> **Données sources**

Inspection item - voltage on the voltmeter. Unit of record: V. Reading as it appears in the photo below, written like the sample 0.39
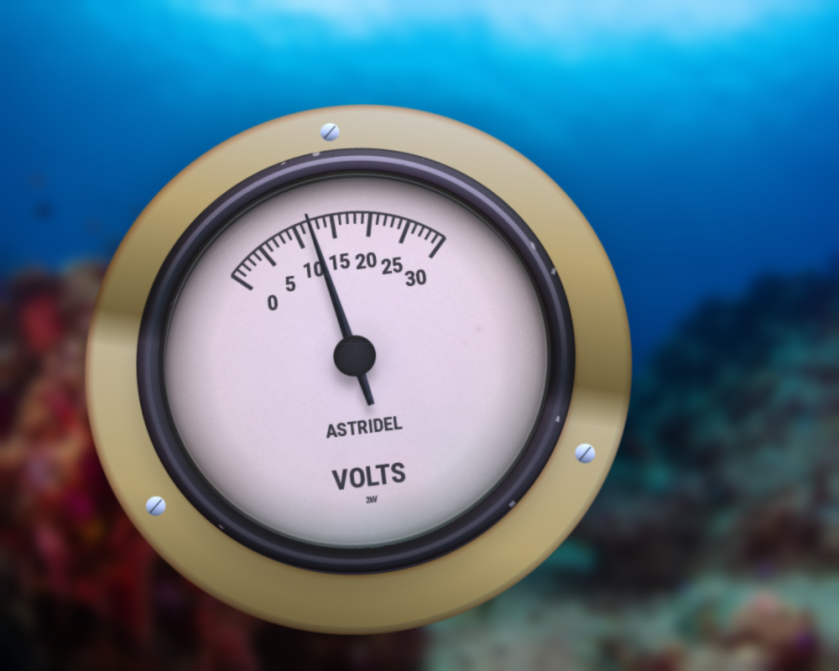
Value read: 12
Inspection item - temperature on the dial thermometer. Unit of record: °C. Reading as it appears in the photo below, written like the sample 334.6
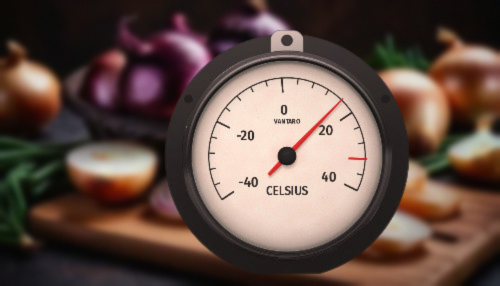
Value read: 16
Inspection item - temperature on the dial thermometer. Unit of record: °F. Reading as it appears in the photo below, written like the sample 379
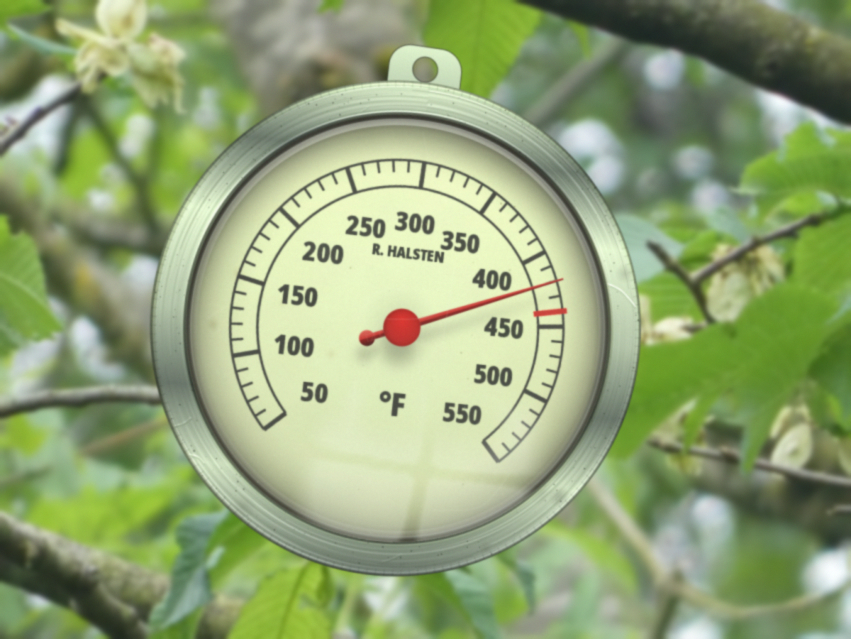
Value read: 420
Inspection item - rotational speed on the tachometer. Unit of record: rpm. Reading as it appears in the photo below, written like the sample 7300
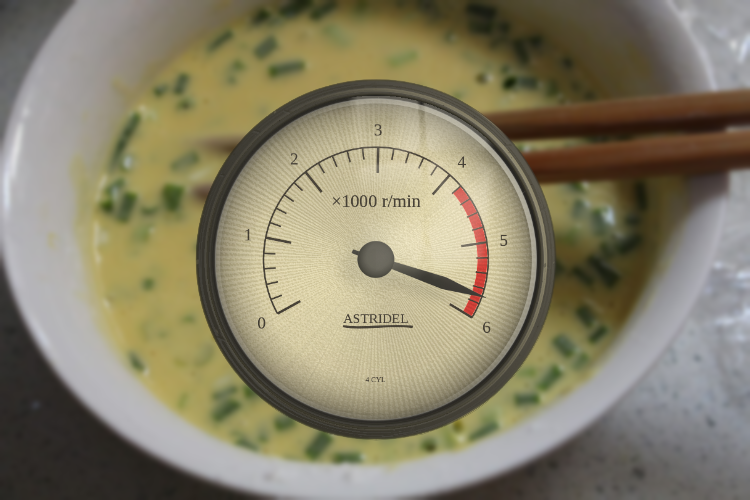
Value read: 5700
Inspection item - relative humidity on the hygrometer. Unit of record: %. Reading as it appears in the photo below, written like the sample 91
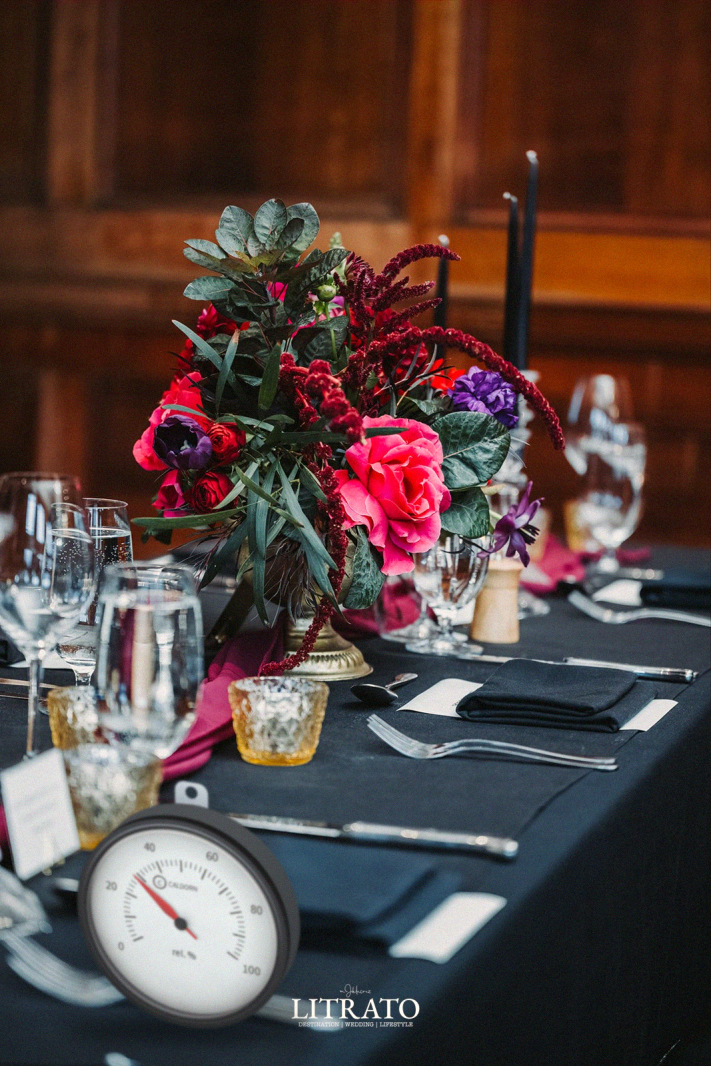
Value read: 30
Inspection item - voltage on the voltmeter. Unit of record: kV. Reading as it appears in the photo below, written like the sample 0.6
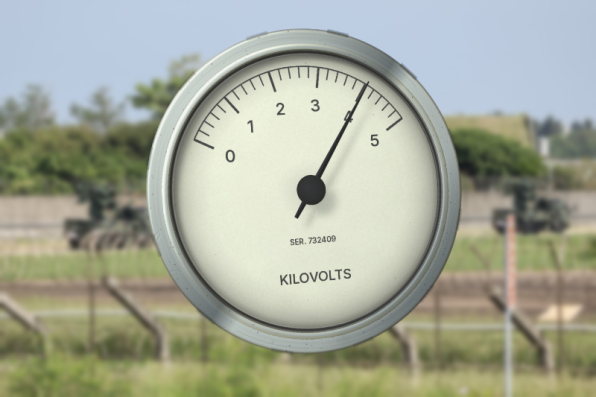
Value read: 4
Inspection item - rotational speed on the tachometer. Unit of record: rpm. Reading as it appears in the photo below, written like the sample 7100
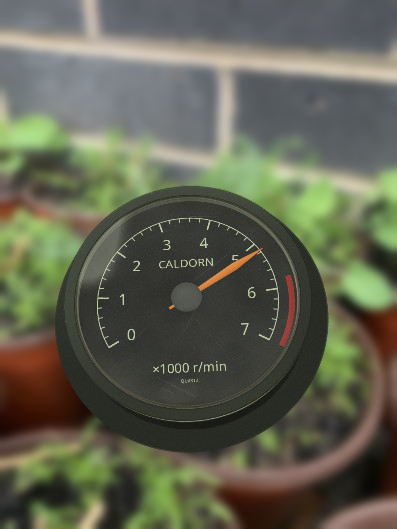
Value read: 5200
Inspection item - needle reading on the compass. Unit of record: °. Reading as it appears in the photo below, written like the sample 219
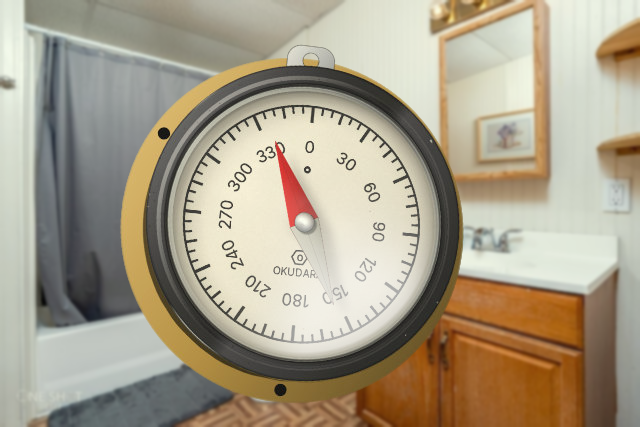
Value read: 335
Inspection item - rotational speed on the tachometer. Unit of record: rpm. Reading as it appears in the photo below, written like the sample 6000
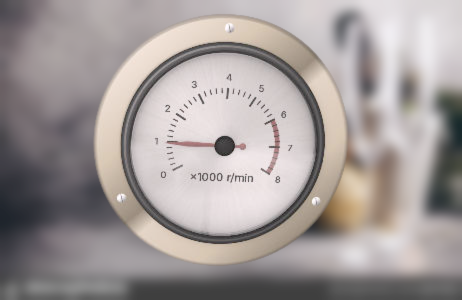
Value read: 1000
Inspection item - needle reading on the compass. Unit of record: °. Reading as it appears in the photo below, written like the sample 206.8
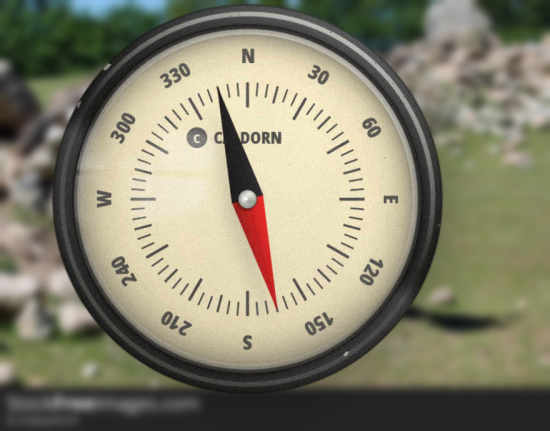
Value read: 165
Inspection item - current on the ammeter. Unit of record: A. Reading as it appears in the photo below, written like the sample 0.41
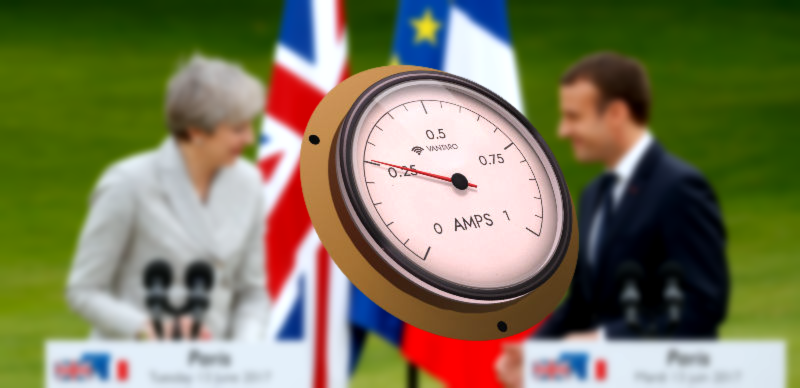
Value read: 0.25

> **Énoncé de tâche**
Reproduisez telles quelles toutes les lignes ci-dessus, sans les images.

> **Réponse attendue**
Inspection item - voltage on the voltmeter. Unit of record: V. Reading as it appears in the photo below, written like the sample 0.39
Value read: 12
Inspection item - temperature on the dial thermometer. Unit of record: °C. Reading as it appears in the photo below, written like the sample 334.6
Value read: 16
Inspection item - temperature on the dial thermometer. Unit of record: °F. Reading as it appears in the photo below, written like the sample 379
Value read: 420
Inspection item - rotational speed on the tachometer. Unit of record: rpm. Reading as it appears in the photo below, written like the sample 7300
Value read: 5700
Inspection item - relative humidity on the hygrometer. Unit of record: %. Reading as it appears in the photo below, written like the sample 91
Value read: 30
Inspection item - voltage on the voltmeter. Unit of record: kV. Reading as it appears in the photo below, written like the sample 0.6
Value read: 4
Inspection item - rotational speed on the tachometer. Unit of record: rpm. Reading as it appears in the photo below, written like the sample 7100
Value read: 5200
Inspection item - needle reading on the compass. Unit of record: °. Reading as it appears in the photo below, written like the sample 219
Value read: 335
Inspection item - rotational speed on the tachometer. Unit of record: rpm. Reading as it appears in the photo below, written like the sample 6000
Value read: 1000
Inspection item - needle reading on the compass. Unit of record: °. Reading as it appears in the photo below, written like the sample 206.8
Value read: 165
Inspection item - current on the ammeter. Unit of record: A. Reading as it appears in the photo below, written like the sample 0.41
Value read: 0.25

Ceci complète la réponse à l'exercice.